Given an array of numbers, we need to find the second min element with optimal number of comparisons.

Let’s compare two elements (side by side) and get next set of min element list. Recursively, we end up with lowest number in the last iteration as mentioned below.

Now, how many comparisons we took to find least number here are:

n/2 + n/4 + n/8 + …. = a/(1-r) = n/2*1/(1-1/2) = n

So, it took n comparisons to find the least number. Now, to find the 2nd least number, can we reuse the previous states we used to find 1st least number ? If you observe the below figure, rectangle numbers will definitely contain the 2nd least number. And, identifying these numbers is easy, each recursive iteration we are comparing side by side numbers.

The reason why we went the tournament way (as opposed to serial comparison) is that we can leverage the reverse tree to find the second minimum value with log(n) comparisons (asymptotic), hence the solution represents marked improvements over 2n (ignoring constant) comparisons as required by trivial method.

**Here is the logic to find second minimum value. **

The logic is that at some point the minimum element (root element) must have knocked out the second minimum element. So, by backtracking from the root element (minimum) all the way to the top and checking all the adjacent elements to the root element (for each row) we can find the second minimum. The key point to note is that at any level (above root level), the adjacent elements can be obtained by the index of root element at this level. Therefore, you don’t need to scan complete sub-array (of recursion tree at any level). The adjacent elements for n-1 level is obtained as follows:

Adjacent Left (n-1 level) : 2 * (root index for nth level)

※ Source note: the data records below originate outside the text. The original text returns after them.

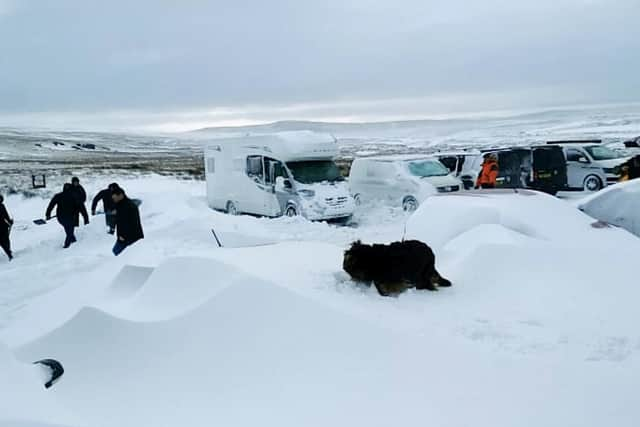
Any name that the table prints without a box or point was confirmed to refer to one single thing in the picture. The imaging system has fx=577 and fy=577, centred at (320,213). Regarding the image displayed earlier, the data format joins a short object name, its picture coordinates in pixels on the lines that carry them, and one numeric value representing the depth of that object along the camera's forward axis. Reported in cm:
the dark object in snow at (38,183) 2703
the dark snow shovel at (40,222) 1552
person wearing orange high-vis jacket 1619
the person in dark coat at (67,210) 1234
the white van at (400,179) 1558
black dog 554
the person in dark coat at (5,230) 1161
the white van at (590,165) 1745
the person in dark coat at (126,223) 937
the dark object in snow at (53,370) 327
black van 1720
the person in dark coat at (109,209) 1314
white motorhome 1457
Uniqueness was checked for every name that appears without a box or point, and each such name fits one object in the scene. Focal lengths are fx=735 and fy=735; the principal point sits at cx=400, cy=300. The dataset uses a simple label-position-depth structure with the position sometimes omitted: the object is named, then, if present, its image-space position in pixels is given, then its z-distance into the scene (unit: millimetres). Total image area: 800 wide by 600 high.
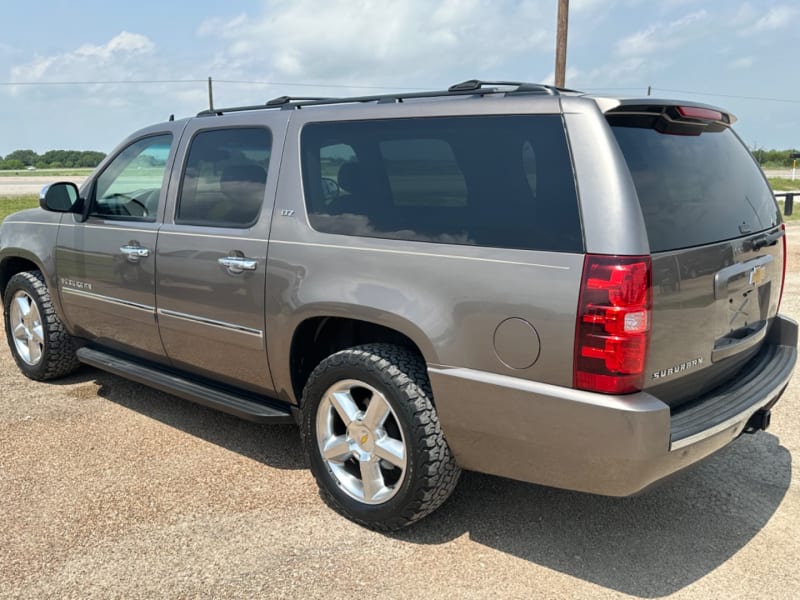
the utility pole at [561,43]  15258
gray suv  2633
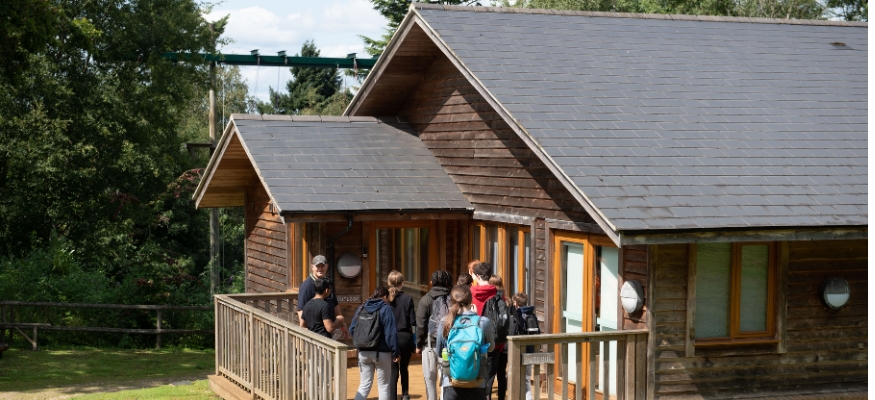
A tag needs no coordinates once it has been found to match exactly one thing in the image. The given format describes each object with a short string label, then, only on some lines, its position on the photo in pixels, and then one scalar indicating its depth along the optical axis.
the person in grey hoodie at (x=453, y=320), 9.79
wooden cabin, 11.26
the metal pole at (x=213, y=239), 31.20
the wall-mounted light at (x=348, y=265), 14.96
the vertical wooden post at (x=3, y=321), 21.75
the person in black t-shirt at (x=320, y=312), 11.57
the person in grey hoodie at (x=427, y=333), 10.77
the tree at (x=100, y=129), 29.30
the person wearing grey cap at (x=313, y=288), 11.82
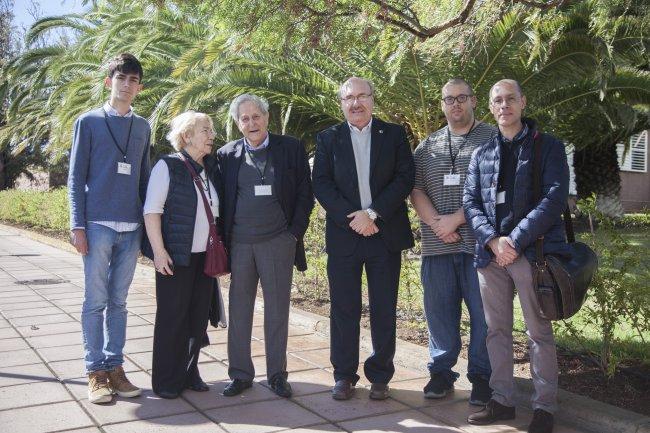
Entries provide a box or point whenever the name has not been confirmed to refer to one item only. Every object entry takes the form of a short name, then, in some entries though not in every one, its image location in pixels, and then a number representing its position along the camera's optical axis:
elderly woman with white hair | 4.32
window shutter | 26.02
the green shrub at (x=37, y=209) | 18.45
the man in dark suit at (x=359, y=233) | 4.37
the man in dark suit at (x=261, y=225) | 4.46
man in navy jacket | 3.72
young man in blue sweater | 4.29
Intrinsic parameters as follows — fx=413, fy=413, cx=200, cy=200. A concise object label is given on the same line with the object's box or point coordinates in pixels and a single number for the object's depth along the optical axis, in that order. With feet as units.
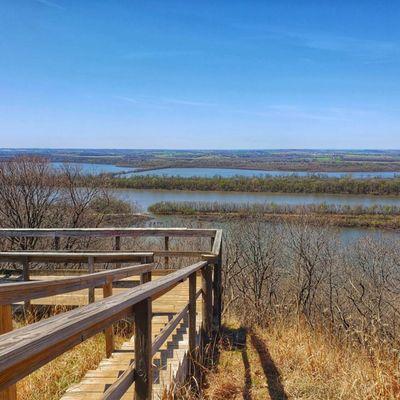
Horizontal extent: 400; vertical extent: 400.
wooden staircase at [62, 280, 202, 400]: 8.60
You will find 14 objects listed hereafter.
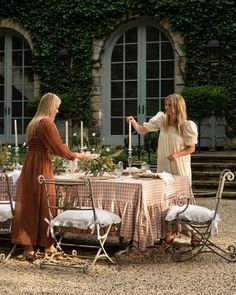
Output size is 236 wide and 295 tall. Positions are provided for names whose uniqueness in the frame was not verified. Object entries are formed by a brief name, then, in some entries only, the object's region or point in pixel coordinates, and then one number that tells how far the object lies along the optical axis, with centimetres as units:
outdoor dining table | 726
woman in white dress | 826
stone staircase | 1405
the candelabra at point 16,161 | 902
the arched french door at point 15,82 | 1989
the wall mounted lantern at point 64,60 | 1891
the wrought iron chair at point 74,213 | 698
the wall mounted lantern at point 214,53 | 1737
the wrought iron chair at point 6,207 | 766
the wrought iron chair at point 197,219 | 735
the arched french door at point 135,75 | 1833
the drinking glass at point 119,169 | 826
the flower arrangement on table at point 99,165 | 795
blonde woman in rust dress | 757
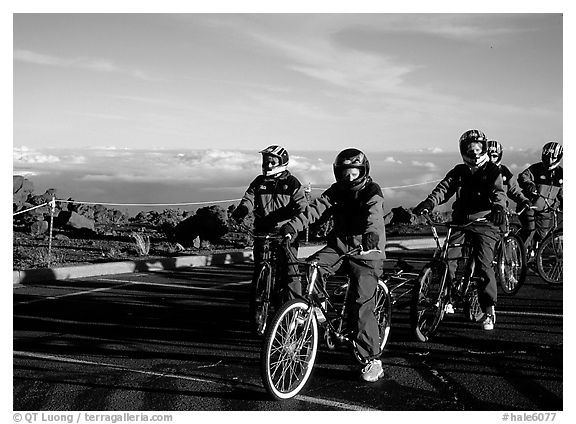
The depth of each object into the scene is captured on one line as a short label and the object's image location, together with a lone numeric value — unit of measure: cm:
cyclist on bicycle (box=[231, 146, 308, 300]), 782
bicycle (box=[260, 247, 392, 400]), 547
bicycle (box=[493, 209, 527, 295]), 998
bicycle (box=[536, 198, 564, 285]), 1097
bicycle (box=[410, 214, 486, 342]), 737
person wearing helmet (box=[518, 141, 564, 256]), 1098
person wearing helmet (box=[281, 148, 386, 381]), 607
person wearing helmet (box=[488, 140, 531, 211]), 925
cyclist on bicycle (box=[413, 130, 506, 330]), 782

Adjacent Right(n-1 level): 2 * (root index for nth level) + 1

Therefore, for each row of the recursion tree, you just need to perform two comparisons to find the root element index to obtain the adjacent elements of row above. Refer to Figure 3 below. One of the elements marked in green box must be second minimum.

So, how many comparisons we make using this method. Let’s calculate (ignoring constants):

Comparisons for finding minimum: n

Comparisons for finding 2nd minimum: log(n)

Total: n + log(n)

Thus this method offers marked improvement over crude method.